Certification Procedure:

The user will be a given a full tour of the MRI Research Facility including the control room, scan room and equipment room. A brief introduction to the equipment will be given and a general overview of MR physics will be provided if required. While the main hazard in MR is the strong magnetic field, there are other potential hazards such as high voltage equipment and subjects who become claustrophobic. Each of these issues will be highlighted on the tour. 

The MRI Research Facility has a safety video. New users will be required to watch the video to make them aware of the potential dangers associated with the MR scanner. 

This is a list of 20 to 30 items that must be completed by the user for each study. Some of these items may seem trivial, but are required to minimize subject risks, control loss of data, and to maximize the quality of data acquired.

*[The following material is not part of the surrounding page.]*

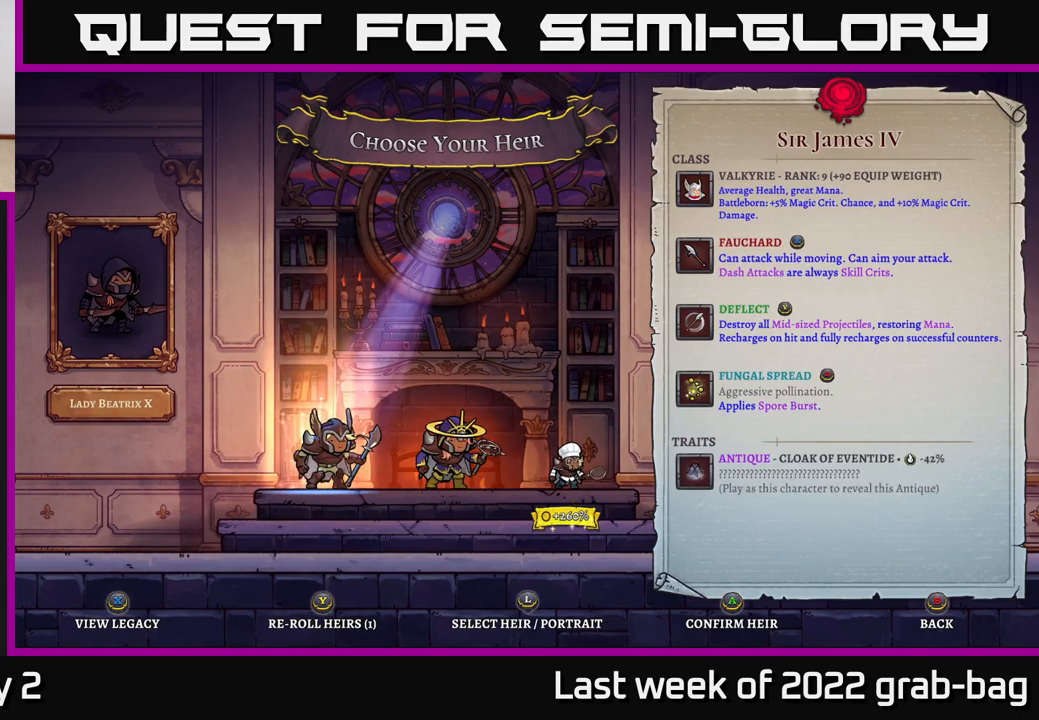
{"buttons": [], "left_stick": "center", "right_stick": "center", "events": [[17, "left_stick", "center"]]}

MRI staff will run a scan from beginning to end. An overview of how to screen subjects, place the subject on the scanner table, landmark, and scan the subject will be provided. This process includes an overview of the scanner system software and how to archive data.

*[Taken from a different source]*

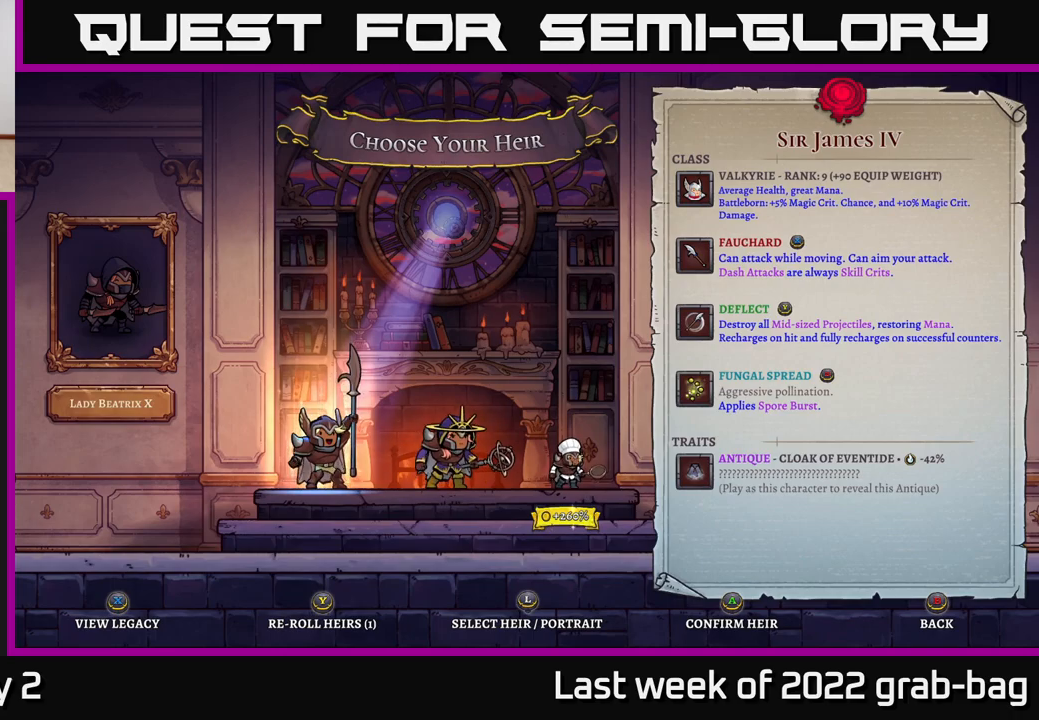
{"buttons": [], "left_stick": "center", "right_stick": "center", "events": []}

Staff will go over where the stimulus computer is located, how to turn on the projector, where the manipulandums are kept, how to start BIOPAC, and how to troubleshoot equipment errors.

The user will be required to observe a technologist run the scanner and operate it themselves for a period of not less than eight hours. This allows the MRI Research Facility to evaluate a user’s ability to operate the machine. This is an indefinite process and will only be completed once the technologist feels the user has an adequate understanding of how to operate the machine, is aware of and will take appropriate steps to minimize adverse event, and is capable of collecting high quality data.

Certifying the user allows them to operate the MR scanner without supervision from another certified user. Certification is an understanding between the MRI Research Facility and the user that he or she has been trained to operate the MR machine and that they have been made aware of the safety concerns relating to the scanner.

In addition, both the user and faculty member bearing responsibility for the user is accepting full responsibility for any adverse events that may occur while the user is operating the scanner. There will be random checks on the user’s ability to operate the scanner. If it is felt they are making errors or using judgment that may endanger themselves, others, or the quality of the images, the user’s certification can be revoked. This will occur in a written letter to the user stating this fact.